Proteomics: HipSci’s proteomics work is carried out at the University of Dundee. The HipSci project includes mass spectrometry (MS)-based measurements of protein expression in many of the HipSci cell lines, from both normal and disease groups. This includes both label-free and TMT measurements of protein abundance. Work is on-going to closely integrate the quantitative measurements of protein expression levels with parallel data generated within HipSci that document genome sequences and methylation patterns, mRNA expression and cell phenotypes, measured on the same cell lines.

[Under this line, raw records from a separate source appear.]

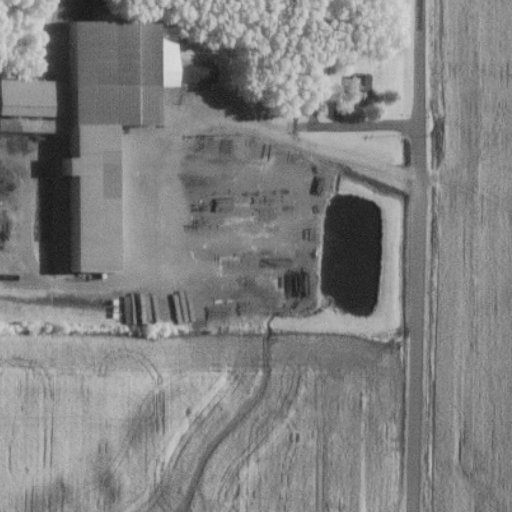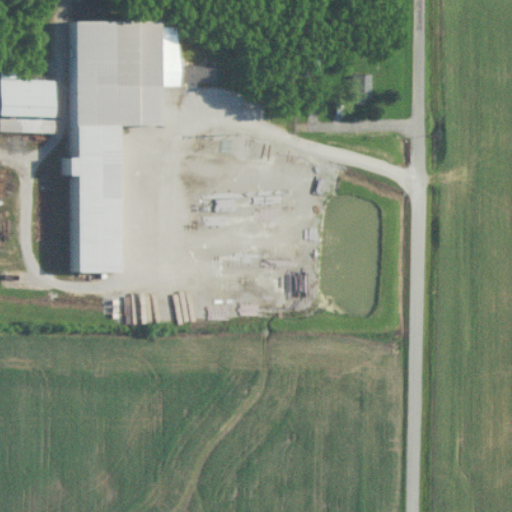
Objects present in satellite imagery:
building: (357, 90)
building: (23, 106)
building: (105, 122)
road: (279, 133)
road: (415, 256)
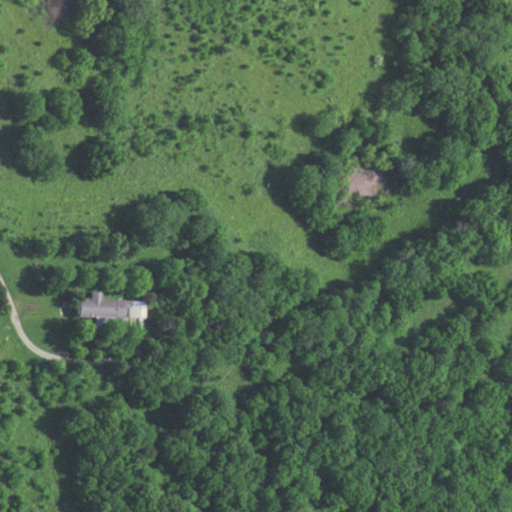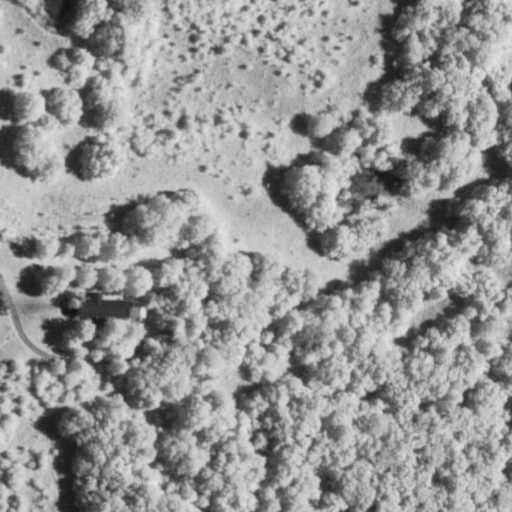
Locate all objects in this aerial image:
building: (103, 308)
road: (31, 346)
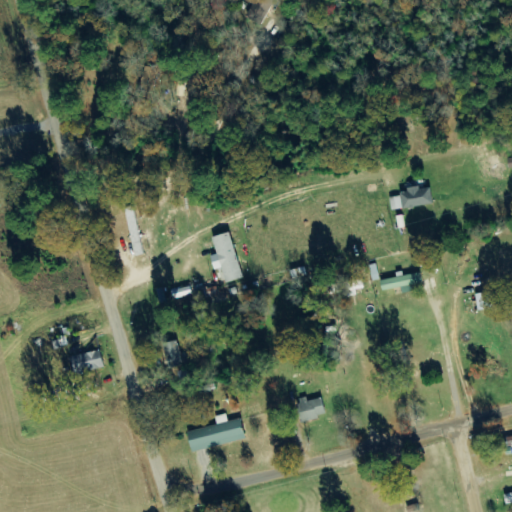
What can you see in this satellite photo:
building: (419, 197)
road: (96, 255)
building: (229, 257)
building: (375, 272)
building: (404, 283)
building: (486, 301)
road: (57, 362)
building: (89, 362)
building: (315, 408)
building: (220, 434)
road: (340, 457)
road: (469, 468)
building: (509, 498)
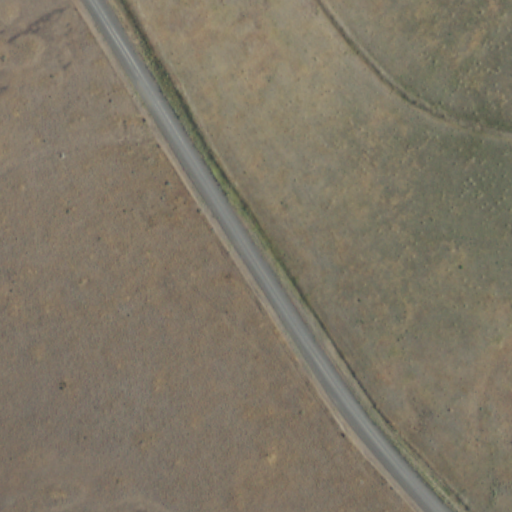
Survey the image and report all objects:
road: (254, 264)
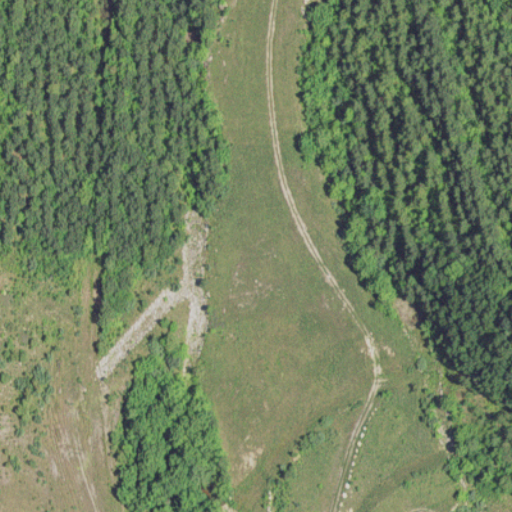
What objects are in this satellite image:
quarry: (256, 256)
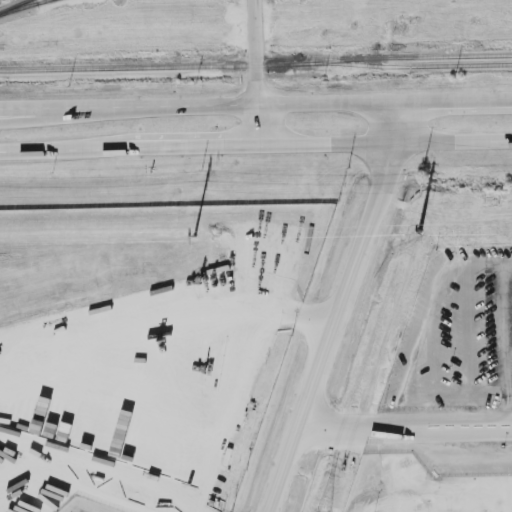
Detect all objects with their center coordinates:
railway: (42, 1)
railway: (14, 6)
railway: (24, 6)
road: (255, 52)
railway: (256, 65)
railway: (403, 66)
road: (256, 105)
road: (50, 115)
road: (255, 126)
road: (256, 145)
power tower: (419, 229)
road: (486, 262)
road: (443, 286)
road: (342, 308)
road: (507, 337)
road: (469, 346)
road: (54, 358)
road: (432, 373)
road: (407, 421)
road: (91, 479)
power tower: (324, 512)
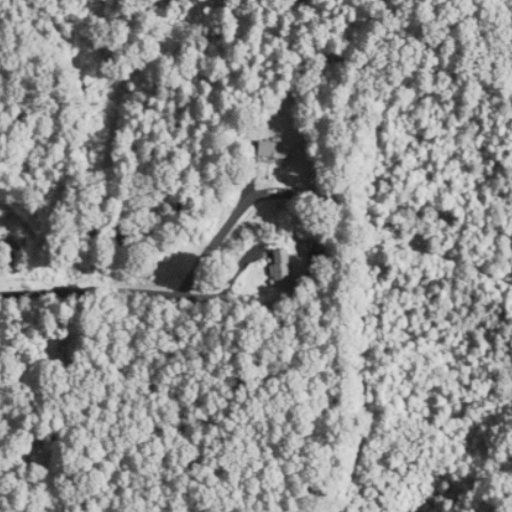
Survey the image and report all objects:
building: (280, 149)
road: (163, 179)
building: (136, 238)
building: (13, 248)
building: (284, 270)
road: (184, 285)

Cellbiol-fn=Cellular phenotyping: HipSci’s cellular phenotyping assays are carried out at King’s College London, at the Centre for Stem Cells & Regenerative Medicine. Imaging the HipSci cell lines and using high content analysis, we quantify and standardise phenotypic features that are informative of cell behaviour in an artificial microenvironment. Methods have been developed to facilitate the integration of dynamic and end-point imaging data, with genomics and proteomics data. This allows for the study of genetic contribution on cellular phenotype, and the association of single nucleotide changes to parameters such as cell adhesion, morphology and proliferation.

Wgs=Whole genome sequencing: A small selection (~150 donors) of iPS cell lines and their primary somatic cells have been deep whole genome sequenced at 30x coverage.